(Updates with closing share price.)
Sept. 30 (Bloomberg) — Netflix Inc., seeking growth in Latin America after a price increase angered its U.S. DVD and online customers, is confronting entrenched competitors and cultural hurdles in its drive south of the border.
The company, based in Los Gatos, California, began selling subscriptions in Latin America on Sept. 5 and now offers movie streaming in 43 countries, including the Caribbean. The price is 99 pesos ($7.24) a month in Mexico and $7.99 elsewhere.
Lower incomes, less broadband availability and competitors such as Telefonica SA’s TerraTV and Carlos Slim’s Net Servicos de Comunicacao SA will complicate the effort, Chief Executive Officer Reed Hastings said in July. Compared with the U.S., fewer Latin Americans have credit cards, the main Netflix payment tool, and fewer have Internet-ready game consoles.
“It will be slower because of payment methods and because of video-game consoles,” Hastings said.
The number of Internet users in Latin America is projected to more than double to 107.3 million in 2020 from 46.2 million at the end of 2011, according to SNL Kagan, a media consultant. The market for TV and video subscriptions will grow to $23 billion by 2015, according to PricewaterhouseCoopers LLC.
Netflix, which had almost 26 million users as of June 30, will double its foreign subscribers to 3.5 million in 2012, according to Michael Olson, an analyst at Piper Jaffray Cos. in Minneapolis who recommends the stock. That includes Canada, where 1 million people joined Netflix in its first year there.
Market Share
Competition and cultural barriers will keep Netflix at less than the 10 percent market share it needs to break even in Latin America, estimates John Blackledge, a Credit Suisse analyst in New York, who also recommends the shares.
Tony Wible, an analyst with Janney Montgomery Scott LLC and a long-time Netflix skeptic, predicts the company will have to drop its Latin America prices because consumers have lower incomes and pay less for cable TV than U.S. viewers.
“There is just not the incentive in Latin America for consumers to drop their cable service or to pay more to add Netflix,” said Wible. “They’re not as well known in that region than they were in Canada and there are regional monopolies in some of the countries.”

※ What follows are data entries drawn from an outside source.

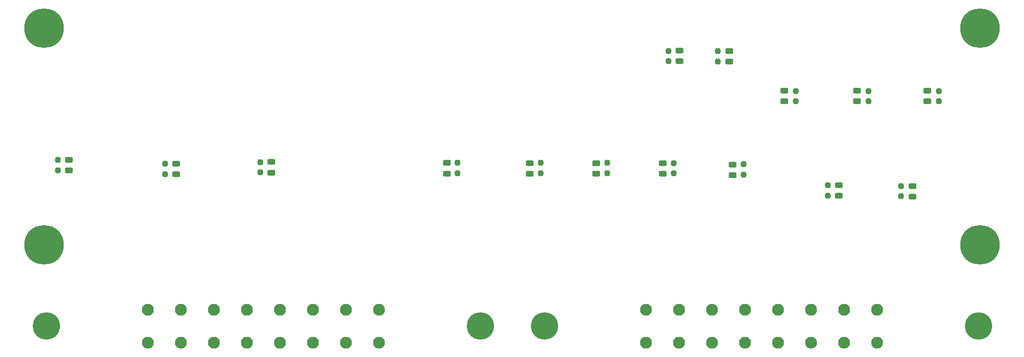
<source format=gbr>
%TF.GenerationSoftware,KiCad,Pcbnew,9.0.7*%
%TF.CreationDate,2026-02-13T14:31:20-08:00*%
%TF.ProjectId,Shutdown,53687574-646f-4776-9e2e-6b696361645f,rev?*%
%TF.SameCoordinates,Original*%
%TF.FileFunction,Soldermask,Bot*%
%TF.FilePolarity,Negative*%
%FSLAX46Y46*%
G04 Gerber Fmt 4.6, Leading zero omitted, Abs format (unit mm)*
G04 Created by KiCad (PCBNEW 9.0.7) date 2026-02-13 14:31:20*
%MOMM*%
%LPD*%
G01*
G04 APERTURE LIST*
G04 Aperture macros list*
%AMRoundRect*
0 Rectangle with rounded corners*
0 $1 Rounding radius*
0 $2 $3 $4 $5 $6 $7 $8 $9 X,Y pos of 4 corners*
0 Add a 4 corners polygon primitive as box body*
4,1,4,$2,$3,$4,$5,$6,$7,$8,$9,$2,$3,0*
0 Add four circle primitives for the rounded corners*
1,1,$1+$1,$2,$3*
1,1,$1+$1,$4,$5*
1,1,$1+$1,$6,$7*
1,1,$1+$1,$8,$9*
0 Add four rect primitives between the rounded corners*
20,1,$1+$1,$2,$3,$4,$5,0*
20,1,$1+$1,$4,$5,$6,$7,0*
20,1,$1+$1,$6,$7,$8,$9,0*
20,1,$1+$1,$8,$9,$2,$3,0*%
G04 Aperture macros list end*
%ADD10C,3.900000*%
%ADD11C,7.000000*%
%ADD12C,4.851400*%
%ADD13C,2.108200*%
%ADD14RoundRect,0.243750X-0.456250X0.243750X-0.456250X-0.243750X0.456250X-0.243750X0.456250X0.243750X0*%
%ADD15RoundRect,0.237500X0.237500X-0.250000X0.237500X0.250000X-0.237500X0.250000X-0.237500X-0.250000X0*%
%ADD16RoundRect,0.243750X0.456250X-0.243750X0.456250X0.243750X-0.456250X0.243750X-0.456250X-0.243750X0*%
%ADD17RoundRect,0.237500X-0.237500X0.250000X-0.237500X-0.250000X0.237500X-0.250000X0.237500X0.250000X0*%
G04 APERTURE END LIST*
D10*
%TO.C,MH2*%
X265817819Y-100638919D03*
D11*
X265817819Y-100638919D03*
%TD*%
D12*
%TO.C,J1*%
X177426379Y-153498519D03*
X100616779Y-153498519D03*
D13*
X118574579Y-150577519D03*
X124416579Y-150577519D03*
X130258579Y-150577519D03*
X136100579Y-150577519D03*
X141942579Y-150577519D03*
X147784579Y-150577519D03*
X153626579Y-150577519D03*
X159468579Y-150577519D03*
X118574579Y-156419519D03*
X124416579Y-156419519D03*
X130258579Y-156419519D03*
X136100579Y-156419519D03*
X141942579Y-156419519D03*
X147784579Y-156419519D03*
X153626579Y-156419519D03*
X159468579Y-156419519D03*
%TD*%
D10*
%TO.C,MH1*%
X100209819Y-100638919D03*
D11*
X100209819Y-100638919D03*
%TD*%
D12*
%TO.C,J2*%
X265538979Y-153498519D03*
X188729379Y-153498519D03*
D13*
X206687179Y-150577519D03*
X212529179Y-150577519D03*
X218371179Y-150577519D03*
X224213179Y-150577519D03*
X230055179Y-150577519D03*
X235897179Y-150577519D03*
X241739179Y-150577519D03*
X247581179Y-150577519D03*
X206687179Y-156419519D03*
X212529179Y-156419519D03*
X218371179Y-156419519D03*
X224213179Y-156419519D03*
X230055179Y-156419519D03*
X235897179Y-156419519D03*
X241739179Y-156419519D03*
X247581179Y-156419519D03*
%TD*%
D10*
%TO.C,MH3*%
X265817819Y-139043972D03*
D11*
X265817819Y-139043972D03*
%TD*%
D10*
%TO.C,MH4*%
X100209819Y-139043972D03*
D11*
X100209819Y-139043972D03*
%TD*%
D14*
%TO.C,D40*%
X186160790Y-124568364D03*
X186160790Y-126443364D03*
%TD*%
D15*
%TO.C,R77*%
X102654605Y-125870205D03*
X102654605Y-124045205D03*
%TD*%
%TO.C,R68*%
X199818588Y-126385515D03*
X199818588Y-124560515D03*
%TD*%
%TO.C,R53*%
X223945087Y-126639515D03*
X223945087Y-124814515D03*
%TD*%
%TO.C,R18*%
X258531499Y-113617507D03*
X258531499Y-111792507D03*
%TD*%
D16*
%TO.C,D2*%
X231164855Y-113640002D03*
X231164855Y-111765002D03*
%TD*%
D14*
%TO.C,D42*%
X197895291Y-124568364D03*
X197895291Y-126443364D03*
%TD*%
%TO.C,D49*%
X104572063Y-124002599D03*
X104572063Y-125877599D03*
%TD*%
D15*
%TO.C,R44*%
X138463714Y-126247496D03*
X138463714Y-124422496D03*
%TD*%
%TO.C,R66*%
X188087000Y-126388500D03*
X188087000Y-124563500D03*
%TD*%
%TO.C,R70*%
X211582000Y-126392360D03*
X211582000Y-124567360D03*
%TD*%
D16*
%TO.C,D6*%
X221459969Y-106605082D03*
X221459969Y-104730082D03*
%TD*%
D14*
%TO.C,D15*%
X253853781Y-128643528D03*
X253853781Y-130518528D03*
%TD*%
D17*
%TO.C,R11*%
X219427969Y-104730082D03*
X219427969Y-106555082D03*
%TD*%
D15*
%TO.C,R27*%
X251824596Y-130485912D03*
X251824596Y-128660912D03*
%TD*%
%TO.C,R16*%
X246023855Y-113617507D03*
X246023855Y-111792507D03*
%TD*%
D14*
%TO.C,D36*%
X222021790Y-124822364D03*
X222021790Y-126697364D03*
%TD*%
D16*
%TO.C,D4*%
X212633488Y-106462512D03*
X212633488Y-104587512D03*
%TD*%
D14*
%TO.C,D38*%
X171435625Y-124557816D03*
X171435625Y-126432816D03*
%TD*%
%TO.C,D44*%
X209658703Y-124575209D03*
X209658703Y-126450209D03*
%TD*%
%TO.C,D13*%
X240792000Y-128524000D03*
X240792000Y-130399000D03*
%TD*%
D15*
%TO.C,R14*%
X233196855Y-113615002D03*
X233196855Y-111790002D03*
%TD*%
D14*
%TO.C,D23*%
X123564813Y-124680500D03*
X123564813Y-126555500D03*
%TD*%
D16*
%TO.C,D10*%
X256502314Y-113634891D03*
X256502314Y-111759891D03*
%TD*%
%TO.C,D8*%
X243994670Y-113634891D03*
X243994670Y-111759891D03*
%TD*%
D17*
%TO.C,R9*%
X210698488Y-104698512D03*
X210698488Y-106523512D03*
%TD*%
D15*
%TO.C,R38*%
X121605750Y-126532531D03*
X121605750Y-124707531D03*
%TD*%
D14*
%TO.C,D27*%
X140422777Y-124395465D03*
X140422777Y-126270465D03*
%TD*%
D15*
%TO.C,R25*%
X238846021Y-130325500D03*
X238846021Y-128500500D03*
%TD*%
%TO.C,R64*%
X173357982Y-126375164D03*
X173357982Y-124550164D03*
%TD*%
M02*

</source>
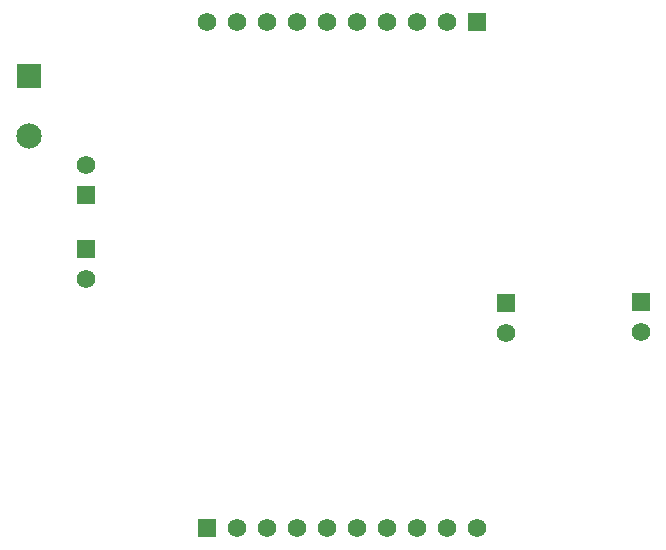
<source format=gbs>
G04*
G04 #@! TF.GenerationSoftware,Altium Limited,Altium Designer,21.7.2 (23)*
G04*
G04 Layer_Color=16711935*
%FSLAX25Y25*%
%MOIN*%
G70*
G04*
G04 #@! TF.SameCoordinates,CEDA9658-653E-4C37-85A5-3546ED317D05*
G04*
G04*
G04 #@! TF.FilePolarity,Negative*
G04*
G01*
G75*
%ADD37R,0.06181X0.06181*%
%ADD38C,0.06181*%
%ADD39R,0.06181X0.06181*%
%ADD40C,0.08465*%
%ADD41R,0.08465X0.08465*%
D37*
X247013Y89775D02*
D03*
X62000Y125500D02*
D03*
Y107500D02*
D03*
X202014Y89500D02*
D03*
D38*
X247013Y79775D02*
D03*
X62000Y135500D02*
D03*
Y97500D02*
D03*
X202014Y79500D02*
D03*
X192500Y14500D02*
D03*
X182500D02*
D03*
X172500D02*
D03*
X162500D02*
D03*
X152500D02*
D03*
X142500D02*
D03*
X132500D02*
D03*
X122500D02*
D03*
X112500D02*
D03*
X102500Y183000D02*
D03*
X112500D02*
D03*
X122500D02*
D03*
X132500D02*
D03*
X142500D02*
D03*
X152500D02*
D03*
X162500D02*
D03*
X172500D02*
D03*
X182500D02*
D03*
D39*
X102500Y14500D02*
D03*
X192500Y183000D02*
D03*
D40*
X43000Y145000D02*
D03*
D41*
Y165000D02*
D03*
M02*

</source>
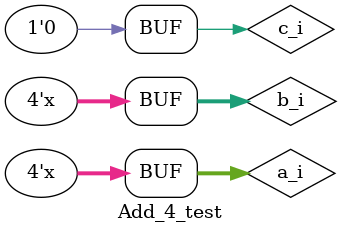
<source format=v>
`timescale 1ns / 1ps


module Add_4_test;

    reg [3:0]a_i;
    reg [3:0]b_i;
    reg c_i;


    wire [3:0]sum_0;
    wire [3:0] carry_0;

  
    Add_4 uup(.a_i(a_i),.b_i(b_i),.c_i(c_i),.sum_0(sum_0),.carry_0(carry_0));
    initial
    begin
        a_i = 4'b0000; b_i = 4'b0000; c_i = 0;
    end
    always begin
    #10 {a_i,b_i} = {a_i,b_i}+4'b0001;
    end
//        #10 a_i = 4'b0010; b_i = 4'b0010; c_i = 0;
//        #10 a_i = 4'b0101; b_i = 4'b0110; c_i = 0;
//        #10 a_i = 4'b1000; b_i = 4'b1000; c_i = 1;
//        #10 a_i = 4'b1010; b_i = 4'b1010; c_i = 1;


endmodule




</source>
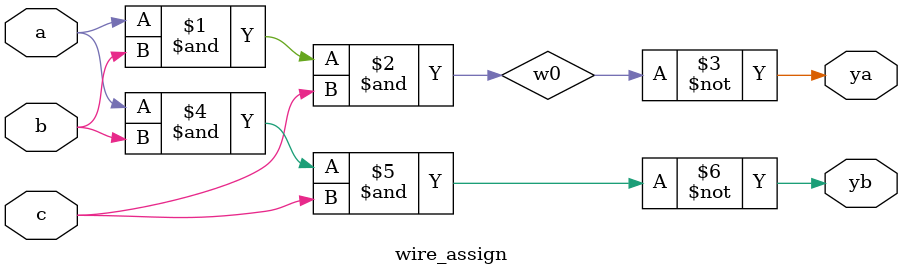
<source format=sv>
module wire_assign(input logic a,b,c, output logic ya,yb);
   wire w0 = a & b & c;
   wire logic hoge;
   assign ya=~w0;
   assign yb=~(a&b&c);
endmodule // wire_assign


</source>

Netflix gained 8 cents to $113.27 at 4 p.m. New York time in Nasdaq Stock Market trading. It finished at the lowest close since August 2010 yesterday, following reports that Amazon.com Inc. and Microsoft Corp. plan products that may siphon users. The shares have declined 63 percent from an all-time intraday high of $304.79 on July 13.
Latin American Goals
To support its efforts, Netflix has agreements with Sony Corp., Walt Disney Co. and other Hollywood studios for access to movies and TV shows. The service also has signed on broadcasters such as Grupo Televisa SA and Comcast Corp.’s Telemundo for telenovelas and other popular Latin American TV programs and films.
Netflix intends to duplicate its Canadian experience, where the service has signed up 10 percent of the broadband households, a feat that took six years in the U.S., Ted Sarandos, chief content officer, said at a Sept. 14 conference.
Competitors say they are ready.
“We don’t see the arrival of Netflix as a concern,” said Fernando Madeira, CEO of Madrid-based Telefonica’s Terra. “We’ve had competitors before — America Online, Yahoo.”
TerraTV offers free, advertising-supported video online to 12 million Internet users in 17 countries, including Brazil, the largest Latin American market, according to Madeira.
It started a subscription service in February that has 200,000 registered users who pay 14.90 reais ($8.10) a month. Madeira said the service plans to reach 1 million viewers throughout Latin America by the end of next year.